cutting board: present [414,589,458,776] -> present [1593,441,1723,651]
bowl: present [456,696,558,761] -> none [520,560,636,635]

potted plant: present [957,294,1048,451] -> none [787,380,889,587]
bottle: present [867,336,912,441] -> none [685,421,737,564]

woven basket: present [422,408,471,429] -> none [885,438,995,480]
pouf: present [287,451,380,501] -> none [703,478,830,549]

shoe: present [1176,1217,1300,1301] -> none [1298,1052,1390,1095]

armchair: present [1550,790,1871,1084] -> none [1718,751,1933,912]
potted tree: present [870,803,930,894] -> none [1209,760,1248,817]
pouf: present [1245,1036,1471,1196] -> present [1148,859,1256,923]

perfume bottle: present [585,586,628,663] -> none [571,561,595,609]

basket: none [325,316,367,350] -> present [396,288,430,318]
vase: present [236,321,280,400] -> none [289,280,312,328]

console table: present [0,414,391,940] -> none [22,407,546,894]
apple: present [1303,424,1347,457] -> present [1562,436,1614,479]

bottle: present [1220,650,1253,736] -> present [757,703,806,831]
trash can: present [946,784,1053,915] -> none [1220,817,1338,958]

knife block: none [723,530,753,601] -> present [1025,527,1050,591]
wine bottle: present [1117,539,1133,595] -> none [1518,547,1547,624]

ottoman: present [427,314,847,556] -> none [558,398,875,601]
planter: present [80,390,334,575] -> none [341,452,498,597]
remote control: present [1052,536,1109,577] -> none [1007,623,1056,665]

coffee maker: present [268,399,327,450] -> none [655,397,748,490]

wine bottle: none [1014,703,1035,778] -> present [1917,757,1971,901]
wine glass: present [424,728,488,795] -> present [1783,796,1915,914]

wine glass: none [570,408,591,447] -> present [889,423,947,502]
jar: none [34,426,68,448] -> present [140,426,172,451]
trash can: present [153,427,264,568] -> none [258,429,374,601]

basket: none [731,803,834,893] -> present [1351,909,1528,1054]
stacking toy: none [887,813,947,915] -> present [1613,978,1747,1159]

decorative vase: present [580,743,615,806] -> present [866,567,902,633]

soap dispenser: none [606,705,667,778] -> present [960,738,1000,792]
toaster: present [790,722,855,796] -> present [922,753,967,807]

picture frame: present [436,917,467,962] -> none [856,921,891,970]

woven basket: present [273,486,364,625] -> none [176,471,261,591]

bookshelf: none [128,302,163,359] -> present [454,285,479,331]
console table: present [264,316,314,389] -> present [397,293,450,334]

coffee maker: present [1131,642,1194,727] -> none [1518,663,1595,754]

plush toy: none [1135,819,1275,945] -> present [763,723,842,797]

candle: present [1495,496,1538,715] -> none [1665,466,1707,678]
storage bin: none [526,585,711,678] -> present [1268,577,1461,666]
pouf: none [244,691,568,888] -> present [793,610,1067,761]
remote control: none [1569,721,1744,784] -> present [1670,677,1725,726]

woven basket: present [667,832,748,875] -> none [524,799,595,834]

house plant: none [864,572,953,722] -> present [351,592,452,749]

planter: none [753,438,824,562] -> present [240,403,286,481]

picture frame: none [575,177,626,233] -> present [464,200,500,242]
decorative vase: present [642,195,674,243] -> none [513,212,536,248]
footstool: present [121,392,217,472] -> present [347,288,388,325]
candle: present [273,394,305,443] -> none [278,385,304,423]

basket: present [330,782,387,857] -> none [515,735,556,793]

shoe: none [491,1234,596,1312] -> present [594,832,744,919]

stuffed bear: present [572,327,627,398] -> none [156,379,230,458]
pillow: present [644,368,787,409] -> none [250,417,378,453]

┄┄┄┄┄┄

Report all lines of the data that include the word "pouf".

■ Solution to this problem ■
pouf: present [287,451,380,501] -> none [703,478,830,549]
pouf: present [1245,1036,1471,1196] -> present [1148,859,1256,923]
pouf: none [244,691,568,888] -> present [793,610,1067,761]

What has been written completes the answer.